Kathleen Turner to make Met debut
NEW YORK — One of acting’s most distinctive voices will make an unexpected Metropolitan Opera debut.
Kathleen Turner, known for words that smoke rather than shimmer, is joining the cast of Gaetano Donizetti’s “The Daughter of the Regiment” in the non-singing role of the Duchess of Krakenthorp, the Met said Thursday.
She received an unexpected email this summer from Met general manager Peter Gelb proposing the idea. Asked to describe her voice, Turner terms it “kind of baritone.”
“Peter says I’m one of the few women he knows who can sing ‘Ol’ Man River’ in the original key,” she said during an interview Wednesday with her distinctive, throaty laugh.

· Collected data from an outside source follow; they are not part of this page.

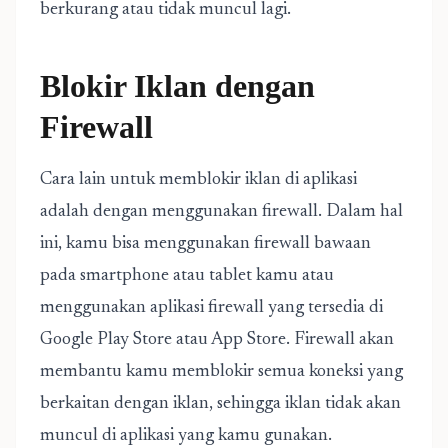
berkurang atau tidak muncul lagi.
Blokir Iklan dengan
Firewall
Cara lain untuk memblokir iklan di aplikasi
adalah dengan menggunakan firewall. Dalam hal
ini, kamu bisa menggunakan firewall bawaan
pada smartphone atau tablet kamu atau
menggunakan aplikasi firewall yang tersedia di
Google Play Store atau App Store. Firewall akan
membantu kamu memblokir semua koneksi yang
berkaitan dengan iklan, sehingga iklan tidak akan
muncul di aplikasi yang kamu gunakan.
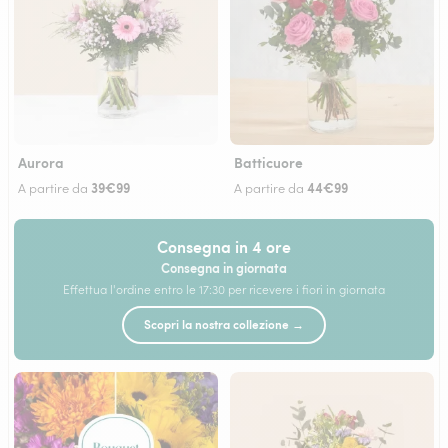
Aurora
Batticuore
39€99
44€99
A partire da
A partire da
Consegna in 4 ore
Consegna in giornata
Effettua l'ordine entro le 17:30 per ricevere i fiori in giornata
Scopri la nostra collezione →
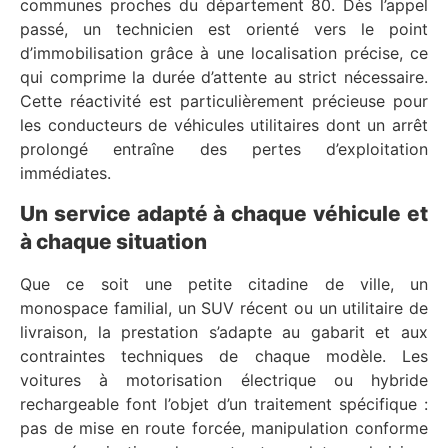
communes proches du département 80. Dès l’appel
passé, un technicien est orienté vers le point
d’immobilisation grâce à une localisation précise, ce
qui comprime la durée d’attente au strict nécessaire.
Cette réactivité est particulièrement précieuse pour
les conducteurs de véhicules utilitaires dont un arrêt
prolongé entraîne des pertes d’exploitation
immédiates.
Un service adapté à chaque véhicule et
à chaque situation
Que ce soit une petite citadine de ville, un
monospace familial, un SUV récent ou un utilitaire de
livraison, la prestation s’adapte au gabarit et aux
contraintes techniques de chaque modèle. Les
voitures à motorisation électrique ou hybride
rechargeable font l’objet d’un traitement spécifique :
pas de mise en route forcée, manipulation conforme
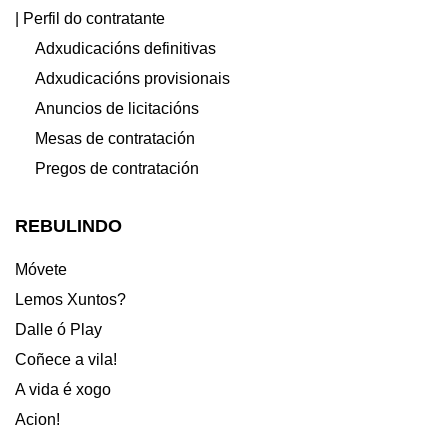
| Perfil do contratante
Adxudicacións definitivas
Adxudicacións provisionais
Anuncios de licitacións
Mesas de contratación
Pregos de contratación
REBULINDO
Móvete
Lemos Xuntos?
Dalle ó Play
Coñece a vila!
A vida é xogo
Acion!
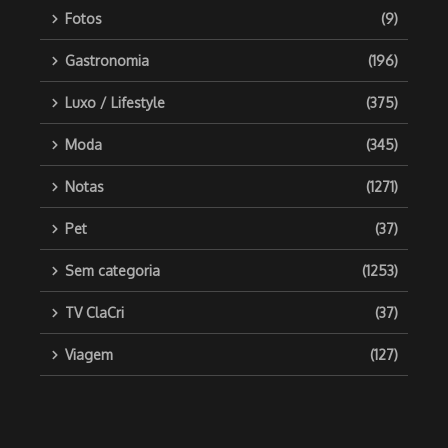
Fotos
(9)
Gastronomia
(196)
Luxo / Lifestyle
(375)
Moda
(345)
Notas
(1271)
Pet
(37)
Sem categoria
(1253)
TV ClaCri
(37)
Viagem
(127)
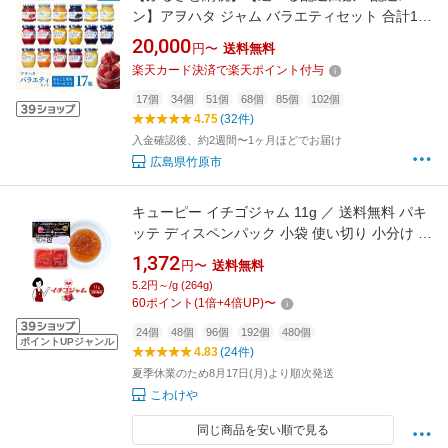
ン】アヲハタ ジャム バラエティセット 合計17
瓶 アヲハタ55 11瓶（1瓶150g） まるごと果実
20,000
円〜
送料無料
6瓶（1瓶250g～255g ） | いちご あんず ブルー
楽天カード決済で楽天ポイント付与
ベリー 白桃 オレンジ レモン マーマレード いち
じく りんご 小分け
17個
34個
51個
68個
85個
102個
4.75
(32件)
入金確認後、約2週間〜1ヶ月ほどでお届け
広島県竹原市
キューピー イチゴジャム 11g ／ 送料無料 パキ
ッテ ディスペンパック 小袋 使い切り 小分け テ
イクアウト ストロベリー ジャム こわけや
1,372
円〜
送料無料
5.2円～/g (264g)
60
ポイント
(
1
倍+
4
倍UP)
〜
24個
48個
96個
192個
480個
ポイントUPジャンル
4.83
(24件)
夏季休業のため8月17日(月)より順次発送
こわけや
同じ商品を安い順で見る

An Academy Award- and Tony Award-nominated actress, the 64-year-old Turner will appear in seven performances of the comic opera from Feb. 7 to March 2, the last televised to movie theaters around the world in high definition.
“I was thinking of interesting, bigger-than-life personalities, and Kathleen came to mind, Gelb said.
Turner received an Academy Award nomination for “Peggy Sue Got Married” in 1997 and Tony nominations for Tennessee Williams’ “Cat on a Hot Tin Roof” in 1990 and Edward Albee’s “Who’s Afraid of Virginia Woolf?” in 2005.
The Duchess has seen star turns of retired and semiretired singers, actors and even a famous jurist.
Supreme Court Justice Ruth Bader Ginsburg, a noted opera fan, performed it in November 2016 on the opening night of the Washington National Opera’s season.